▶ _ASSIGNED TASK_
The task requires restating, word for word, the lines of the entries below from the one containing "right knee: (325, 264)" through the final one, both included.

___ STORED DATA

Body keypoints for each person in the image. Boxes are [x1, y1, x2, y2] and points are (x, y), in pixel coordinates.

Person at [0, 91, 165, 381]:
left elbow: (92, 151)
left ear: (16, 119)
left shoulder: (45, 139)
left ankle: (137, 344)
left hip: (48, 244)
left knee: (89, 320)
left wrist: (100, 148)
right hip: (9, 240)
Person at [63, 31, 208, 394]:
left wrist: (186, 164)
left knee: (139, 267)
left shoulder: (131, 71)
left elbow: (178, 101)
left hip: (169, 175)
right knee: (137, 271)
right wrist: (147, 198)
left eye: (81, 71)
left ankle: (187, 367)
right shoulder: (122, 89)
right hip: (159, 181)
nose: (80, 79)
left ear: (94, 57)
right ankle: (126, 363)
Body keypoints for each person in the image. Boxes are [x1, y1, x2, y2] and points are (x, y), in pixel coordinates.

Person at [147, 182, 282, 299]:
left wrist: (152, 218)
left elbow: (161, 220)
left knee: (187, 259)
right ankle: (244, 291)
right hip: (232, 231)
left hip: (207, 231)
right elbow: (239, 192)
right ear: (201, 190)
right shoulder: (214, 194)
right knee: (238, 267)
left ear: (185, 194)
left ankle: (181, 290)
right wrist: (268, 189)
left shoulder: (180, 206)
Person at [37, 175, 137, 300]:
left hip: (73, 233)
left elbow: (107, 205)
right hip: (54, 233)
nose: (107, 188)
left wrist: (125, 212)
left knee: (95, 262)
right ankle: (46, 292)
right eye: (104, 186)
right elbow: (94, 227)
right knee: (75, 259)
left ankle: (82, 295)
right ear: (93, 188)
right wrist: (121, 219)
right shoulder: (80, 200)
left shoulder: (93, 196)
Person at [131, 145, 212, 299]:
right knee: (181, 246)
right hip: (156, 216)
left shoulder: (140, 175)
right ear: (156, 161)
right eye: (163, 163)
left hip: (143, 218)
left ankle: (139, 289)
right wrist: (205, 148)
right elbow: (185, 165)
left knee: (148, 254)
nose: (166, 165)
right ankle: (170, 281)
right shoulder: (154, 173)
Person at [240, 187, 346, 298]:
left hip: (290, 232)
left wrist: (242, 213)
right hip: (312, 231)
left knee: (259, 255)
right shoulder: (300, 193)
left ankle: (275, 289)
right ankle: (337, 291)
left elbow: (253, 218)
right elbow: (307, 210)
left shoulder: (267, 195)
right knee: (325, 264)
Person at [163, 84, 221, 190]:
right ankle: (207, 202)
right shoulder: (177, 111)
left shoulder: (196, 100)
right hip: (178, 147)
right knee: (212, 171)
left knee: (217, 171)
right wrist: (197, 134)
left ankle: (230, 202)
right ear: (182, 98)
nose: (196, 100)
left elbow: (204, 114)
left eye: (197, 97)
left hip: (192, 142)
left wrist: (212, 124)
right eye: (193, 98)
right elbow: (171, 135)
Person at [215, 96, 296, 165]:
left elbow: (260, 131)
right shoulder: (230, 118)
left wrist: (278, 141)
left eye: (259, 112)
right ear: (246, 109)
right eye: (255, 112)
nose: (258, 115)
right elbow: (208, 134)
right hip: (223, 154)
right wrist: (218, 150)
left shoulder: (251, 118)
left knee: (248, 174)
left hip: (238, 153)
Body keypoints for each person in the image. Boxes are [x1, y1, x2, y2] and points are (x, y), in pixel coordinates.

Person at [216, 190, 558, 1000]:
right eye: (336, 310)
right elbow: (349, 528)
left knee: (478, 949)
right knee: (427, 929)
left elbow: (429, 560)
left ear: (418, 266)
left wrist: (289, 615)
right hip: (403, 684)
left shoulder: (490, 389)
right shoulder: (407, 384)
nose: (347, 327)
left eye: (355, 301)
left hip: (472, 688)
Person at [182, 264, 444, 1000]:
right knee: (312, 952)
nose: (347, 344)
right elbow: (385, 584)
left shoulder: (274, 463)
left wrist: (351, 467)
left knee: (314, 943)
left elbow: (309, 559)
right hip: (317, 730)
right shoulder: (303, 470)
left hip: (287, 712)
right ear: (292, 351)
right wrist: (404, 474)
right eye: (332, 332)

______

▶ _EXPECTED OUTPUT_
right knee: (325, 264)
Person at [163, 84, 221, 190]:
right ankle: (207, 202)
right shoulder: (177, 111)
left shoulder: (196, 100)
right hip: (178, 147)
right knee: (212, 171)
left knee: (217, 171)
right wrist: (197, 134)
left ankle: (230, 202)
right ear: (182, 98)
nose: (196, 100)
left elbow: (204, 114)
left eye: (197, 97)
left hip: (192, 142)
left wrist: (212, 124)
right eye: (193, 98)
right elbow: (171, 135)
Person at [215, 96, 296, 165]:
left elbow: (260, 131)
right shoulder: (230, 118)
left wrist: (278, 141)
left eye: (259, 112)
right ear: (246, 109)
right eye: (255, 112)
nose: (258, 115)
right elbow: (208, 134)
right hip: (223, 154)
right wrist: (218, 150)
left shoulder: (251, 118)
left knee: (248, 174)
left hip: (238, 153)
Body keypoints for each person in the image. Boxes are [x1, y1, x2, y2] and points are (x, y), in pixel coordinates.

Person at [216, 190, 558, 1000]:
right eye: (336, 310)
right elbow: (349, 528)
left knee: (478, 949)
right knee: (427, 929)
left elbow: (429, 560)
left ear: (418, 266)
left wrist: (289, 615)
right hip: (403, 684)
left shoulder: (490, 389)
right shoulder: (407, 384)
nose: (347, 327)
left eye: (355, 301)
left hip: (472, 688)
Person at [182, 264, 444, 1000]:
right knee: (312, 952)
nose: (347, 344)
right elbow: (385, 584)
left shoulder: (274, 463)
left wrist: (351, 467)
left knee: (314, 943)
left elbow: (309, 559)
right hip: (317, 730)
right shoulder: (303, 470)
left hip: (287, 712)
right ear: (292, 351)
right wrist: (404, 474)
right eye: (332, 332)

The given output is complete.